◆ Problem: What lines of the data below hold the string "Boolean"? Copy each one.

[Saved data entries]

◆ ◆ ◆ ◆ ◆ ◆ ◆

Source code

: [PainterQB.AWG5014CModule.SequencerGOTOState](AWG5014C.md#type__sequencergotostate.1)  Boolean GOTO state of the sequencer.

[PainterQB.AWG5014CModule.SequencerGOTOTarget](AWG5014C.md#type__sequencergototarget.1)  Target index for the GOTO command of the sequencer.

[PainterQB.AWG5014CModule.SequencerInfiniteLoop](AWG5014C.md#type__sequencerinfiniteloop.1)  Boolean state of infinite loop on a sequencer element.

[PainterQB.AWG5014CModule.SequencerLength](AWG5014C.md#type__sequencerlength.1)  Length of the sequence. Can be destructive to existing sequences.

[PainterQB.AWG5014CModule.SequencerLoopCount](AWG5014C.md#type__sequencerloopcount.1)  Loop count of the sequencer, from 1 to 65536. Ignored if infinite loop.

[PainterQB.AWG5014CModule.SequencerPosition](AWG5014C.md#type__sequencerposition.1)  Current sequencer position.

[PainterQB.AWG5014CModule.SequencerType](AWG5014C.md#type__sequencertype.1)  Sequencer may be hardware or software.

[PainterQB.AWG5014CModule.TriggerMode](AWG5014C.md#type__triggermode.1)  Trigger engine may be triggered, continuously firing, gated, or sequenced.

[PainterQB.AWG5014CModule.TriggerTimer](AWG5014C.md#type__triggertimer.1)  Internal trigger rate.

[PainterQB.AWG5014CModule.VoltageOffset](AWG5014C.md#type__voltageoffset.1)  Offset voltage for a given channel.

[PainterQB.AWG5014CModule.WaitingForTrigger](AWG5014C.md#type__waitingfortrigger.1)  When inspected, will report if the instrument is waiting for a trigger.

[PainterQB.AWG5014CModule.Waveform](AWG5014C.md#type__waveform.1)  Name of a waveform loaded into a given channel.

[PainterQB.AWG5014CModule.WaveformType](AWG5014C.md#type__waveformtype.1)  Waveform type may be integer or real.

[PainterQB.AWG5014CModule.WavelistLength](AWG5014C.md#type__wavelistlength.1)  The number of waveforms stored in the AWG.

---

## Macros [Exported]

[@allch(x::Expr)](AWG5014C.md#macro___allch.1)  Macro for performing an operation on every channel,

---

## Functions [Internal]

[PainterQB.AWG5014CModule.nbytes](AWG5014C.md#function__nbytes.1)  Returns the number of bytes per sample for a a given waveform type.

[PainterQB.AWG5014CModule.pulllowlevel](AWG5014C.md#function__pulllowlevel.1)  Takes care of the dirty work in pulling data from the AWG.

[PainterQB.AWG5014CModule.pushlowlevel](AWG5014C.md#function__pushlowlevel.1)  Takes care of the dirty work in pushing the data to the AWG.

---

◆ ◆ ◆ ◆ ◆ ◆ ◆

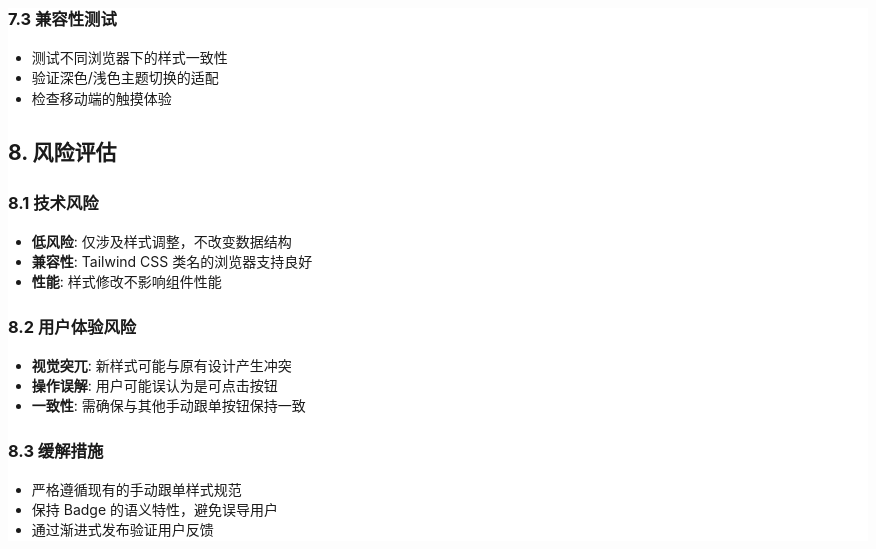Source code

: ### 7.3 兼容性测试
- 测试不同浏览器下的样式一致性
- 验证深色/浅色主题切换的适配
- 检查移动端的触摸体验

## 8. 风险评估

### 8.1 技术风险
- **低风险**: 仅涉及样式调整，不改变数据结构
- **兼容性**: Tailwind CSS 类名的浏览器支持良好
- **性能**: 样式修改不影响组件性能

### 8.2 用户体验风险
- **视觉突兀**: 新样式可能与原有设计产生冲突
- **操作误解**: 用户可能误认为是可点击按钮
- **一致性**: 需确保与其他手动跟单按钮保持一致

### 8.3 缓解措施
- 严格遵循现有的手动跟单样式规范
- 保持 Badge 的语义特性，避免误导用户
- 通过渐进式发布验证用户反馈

◆ ◆ ◆ ◆ ◆ ◆ ◆

◆ Exercise solution:
: [PainterQB.AWG5014CModule.SequencerGOTOState](AWG5014C.md#type__sequencergotostate.1)  Boolean GOTO state of the sequencer.
[PainterQB.AWG5014CModule.SequencerInfiniteLoop](AWG5014C.md#type__sequencerinfiniteloop.1)  Boolean state of infinite loop on a sequencer element.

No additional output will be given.